Description of the task: Retype all of the rows below word for word, changing nothing.

::::

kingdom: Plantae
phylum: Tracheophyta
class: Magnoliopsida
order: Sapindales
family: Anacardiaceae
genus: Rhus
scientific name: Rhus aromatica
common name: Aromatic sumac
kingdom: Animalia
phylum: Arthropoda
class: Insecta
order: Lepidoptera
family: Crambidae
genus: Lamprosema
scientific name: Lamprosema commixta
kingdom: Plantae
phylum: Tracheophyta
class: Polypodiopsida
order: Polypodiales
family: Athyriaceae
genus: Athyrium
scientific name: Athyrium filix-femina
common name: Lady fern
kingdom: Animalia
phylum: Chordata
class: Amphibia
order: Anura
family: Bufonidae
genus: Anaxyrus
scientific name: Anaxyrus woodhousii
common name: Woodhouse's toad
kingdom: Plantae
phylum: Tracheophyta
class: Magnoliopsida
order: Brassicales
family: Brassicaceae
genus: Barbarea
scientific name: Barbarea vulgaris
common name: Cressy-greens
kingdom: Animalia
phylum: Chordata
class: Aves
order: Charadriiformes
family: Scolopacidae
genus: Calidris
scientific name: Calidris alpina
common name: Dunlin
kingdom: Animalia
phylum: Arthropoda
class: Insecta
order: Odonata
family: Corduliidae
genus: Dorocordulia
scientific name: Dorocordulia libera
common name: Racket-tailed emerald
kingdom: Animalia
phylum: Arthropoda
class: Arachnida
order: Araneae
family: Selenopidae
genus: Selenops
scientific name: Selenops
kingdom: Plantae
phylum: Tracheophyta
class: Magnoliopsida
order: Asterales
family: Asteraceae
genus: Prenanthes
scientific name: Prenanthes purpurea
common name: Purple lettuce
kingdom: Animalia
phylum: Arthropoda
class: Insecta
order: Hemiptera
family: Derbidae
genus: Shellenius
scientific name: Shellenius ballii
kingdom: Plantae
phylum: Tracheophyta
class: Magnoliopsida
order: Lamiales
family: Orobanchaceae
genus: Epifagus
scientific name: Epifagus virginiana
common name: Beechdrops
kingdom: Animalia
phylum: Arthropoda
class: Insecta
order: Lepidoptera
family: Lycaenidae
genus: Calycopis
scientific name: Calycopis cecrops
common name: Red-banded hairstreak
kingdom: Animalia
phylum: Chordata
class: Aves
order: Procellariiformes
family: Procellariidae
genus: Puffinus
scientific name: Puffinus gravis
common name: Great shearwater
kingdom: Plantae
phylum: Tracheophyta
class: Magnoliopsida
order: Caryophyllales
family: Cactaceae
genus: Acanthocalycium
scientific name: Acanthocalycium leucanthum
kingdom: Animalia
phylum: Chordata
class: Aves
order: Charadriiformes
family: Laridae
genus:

::::

Result:
kingdom: Plantae
phylum: Tracheophyta
class: Magnoliopsida
order: Sapindales
family: Anacardiaceae
genus: Rhus
scientific name: Rhus aromatica
common name: Aromatic sumac
kingdom: Animalia
phylum: Arthropoda
class: Insecta
order: Lepidoptera
family: Crambidae
genus: Lamprosema
scientific name: Lamprosema commixta
kingdom: Plantae
phylum: Tracheophyta
class: Polypodiopsida
order: Polypodiales
family: Athyriaceae
genus: Athyrium
scientific name: Athyrium filix-femina
common name: Lady fern
kingdom: Animalia
phylum: Chordata
class: Amphibia
order: Anura
family: Bufonidae
genus: Anaxyrus
scientific name: Anaxyrus woodhousii
common name: Woodhouse's toad
kingdom: Plantae
phylum: Tracheophyta
class: Magnoliopsida
order: Brassicales
family: Brassicaceae
genus: Barbarea
scientific name: Barbarea vulgaris
common name: Cressy-greens
kingdom: Animalia
phylum: Chordata
class: Aves
order: Charadriiformes
family: Scolopacidae
genus: Calidris
scientific name: Calidris alpina
common name: Dunlin
kingdom: Animalia
phylum: Arthropoda
class: Insecta
order: Odonata
family: Corduliidae
genus: Dorocordulia
scientific name: Dorocordulia libera
common name: Racket-tailed emerald
kingdom: Animalia
phylum: Arthropoda
class: Arachnida
order: Araneae
family: Selenopidae
genus: Selenops
scientific name: Selenops
kingdom: Plantae
phylum: Tracheophyta
class: Magnoliopsida
order: Asterales
family: Asteraceae
genus: Prenanthes
scientific name: Prenanthes purpurea
common name: Purple lettuce
kingdom: Animalia
phylum: Arthropoda
class: Insecta
order: Hemiptera
family: Derbidae
genus: Shellenius
scientific name: Shellenius ballii
kingdom: Plantae
phylum: Tracheophyta
class: Magnoliopsida
order: Lamiales
family: Orobanchaceae
genus: Epifagus
scientific name: Epifagus virginiana
common name: Beechdrops
kingdom: Animalia
phylum: Arthropoda
class: Insecta
order: Lepidoptera
family: Lycaenidae
genus: Calycopis
scientific name: Calycopis cecrops
common name: Red-banded hairstreak
kingdom: Animalia
phylum: Chordata
class: Aves
order: Procellariiformes
family: Procellariidae
genus: Puffinus
scientific name: Puffinus gravis
common name: Great shearwater
kingdom: Plantae
phylum: Tracheophyta
class: Magnoliopsida
order: Caryophyllales
family: Cactaceae
genus: Acanthocalycium
scientific name: Acanthocalycium leucanthum
kingdom: Animalia
phylum: Chordata
class: Aves
order: Charadriiformes
family: Laridae
genus:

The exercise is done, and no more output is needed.